Ross drew himself up with proud dignity, but still had to duck his head and shoulders to stand upright in the wagon. "I wasn't intending to depend on your charity for my son, but the girl can't stay here."
"Her name is Lydia," Ma said. "And why can't she stay here? Who's gonna look after the boy durin' the day? You go off huntin' or scoutin'. At best you're drivin' the team. Who's gonna take care of him if he starts fussin', huh?"

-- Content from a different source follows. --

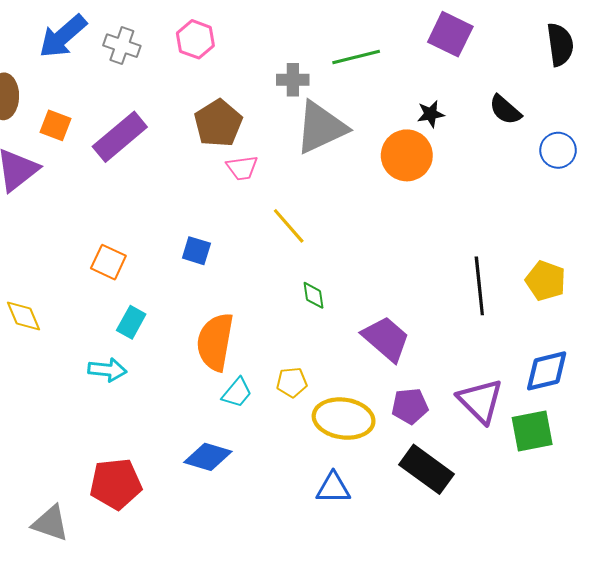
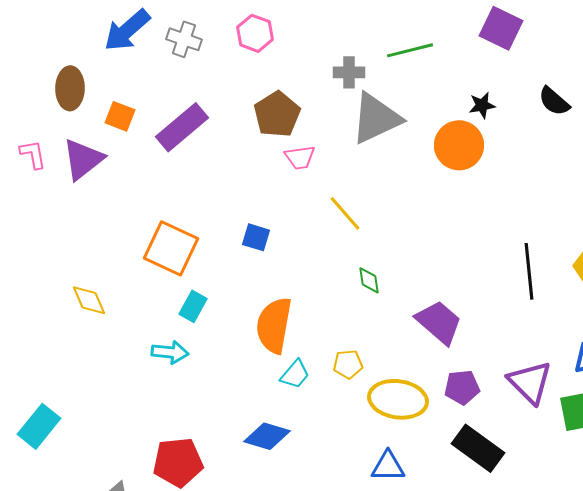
orange square: (108, 262) -> (171, 248), size x1.6

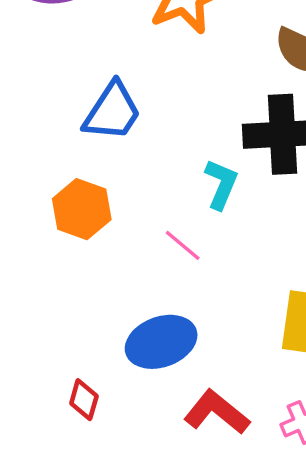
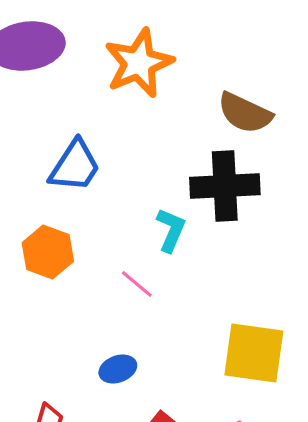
blue ellipse: (161, 342) -> (118, 369), size x0.6

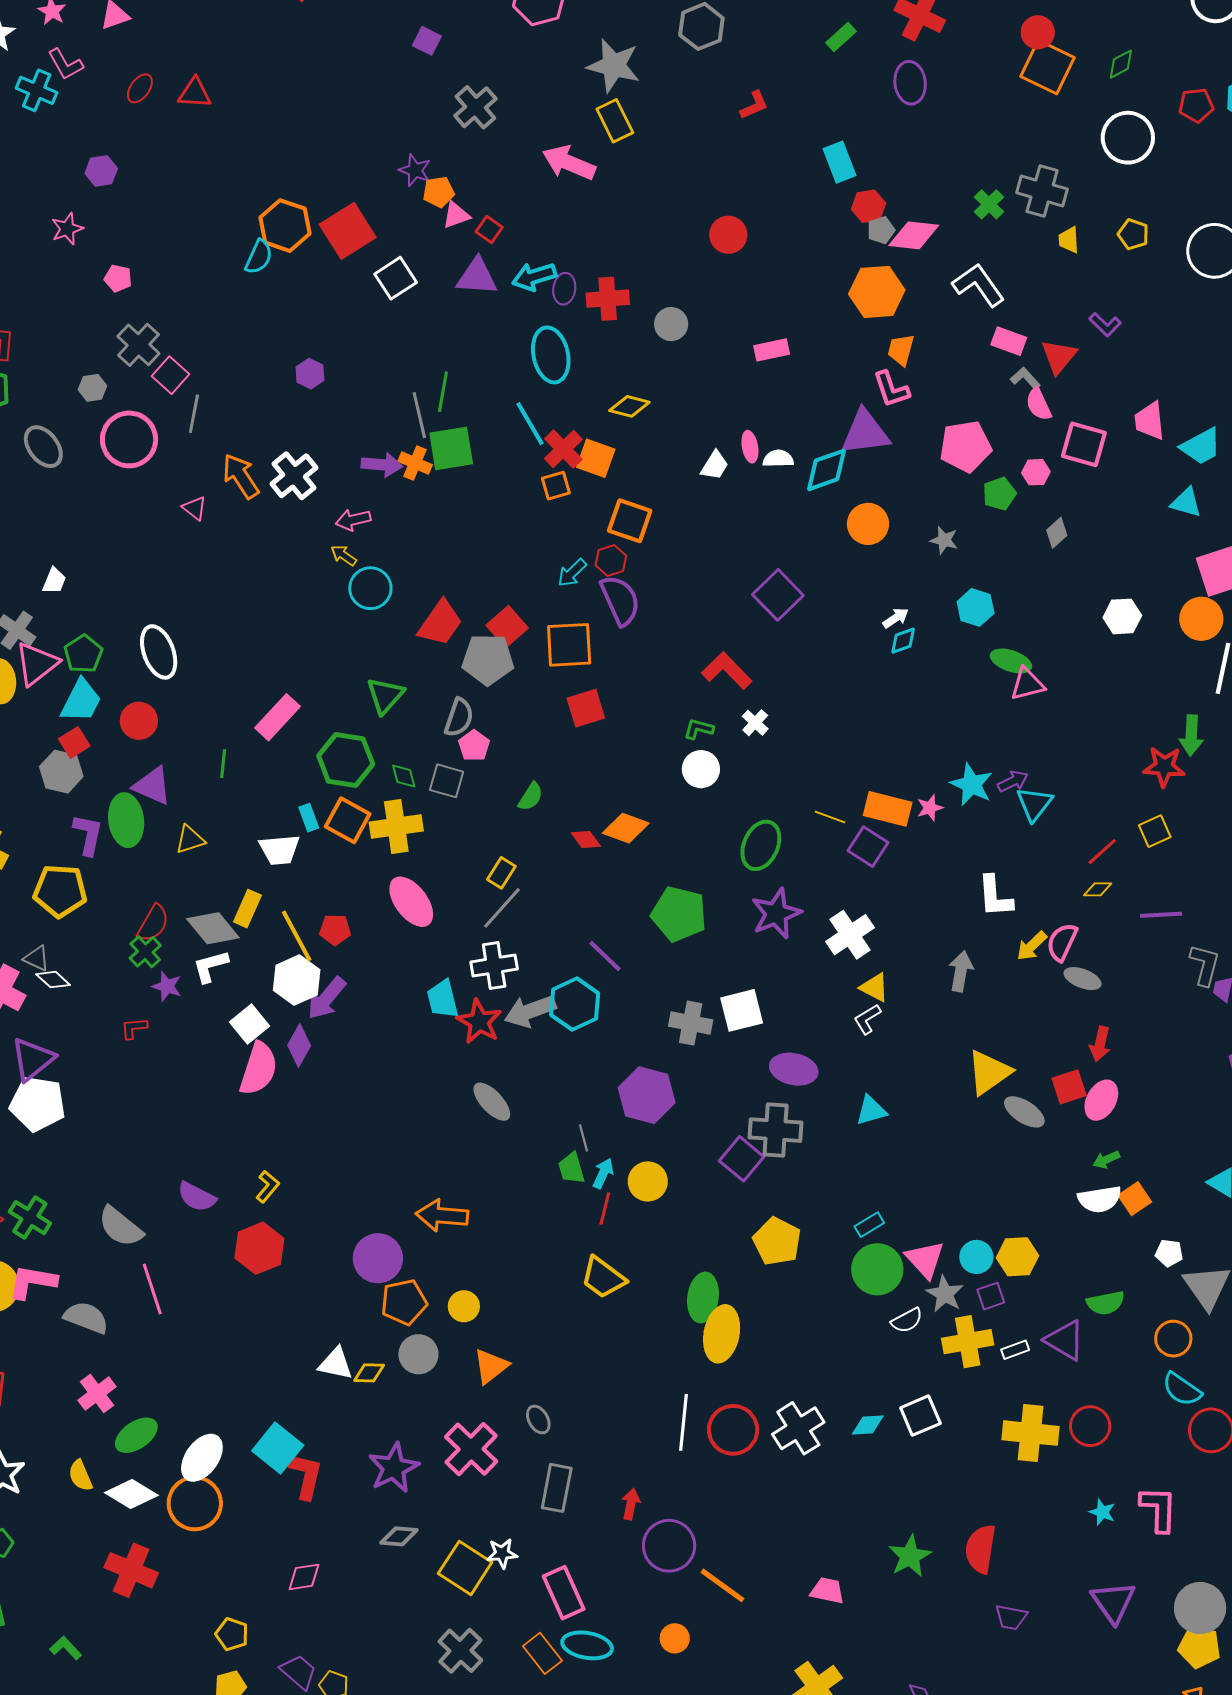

The corner of Mr. Coleman's moustache was captured between his teeth and gnawed on as objections raced through his mind. "She's not even
clean."
"No, she ain't. She birthed a babe out in the woods alone. How clean is she supposed to be? And I haven't bathed her 'cause she's been feverish and I didn't want another death on my hands. If it's her bleedin' you're referrin' to, she ain't doin' nothin' that nice and proper wife of yours wouldn't have done. It'll stop in a day or two, and Anabeth or I will come see to her until then."
Lydia kept her head bent low over the infant while her whole body went hot with embarrassment. Apparently Ma's directness rendered Mr. Coleman speechless as well because he didn't say anything for a while. Tension was thick in the wagon. He radiated antagonism the way a stove radiates heat in the wintertime.
Finally the baby had eaten his fill. Lydia folded the nightgown closed over her breasts and followed Ma instructions on how to burp him. He let go a gusty belch. Ross watched the scene with mounting, impotent fury. No telling how many men the slut had entertained in her bed, and yet there she was acting like a decent woman nursing a child. His child. Victorias child. But what choice did he have? He wanted his son to live. The child would be his only link to the woman he had loved fiercely.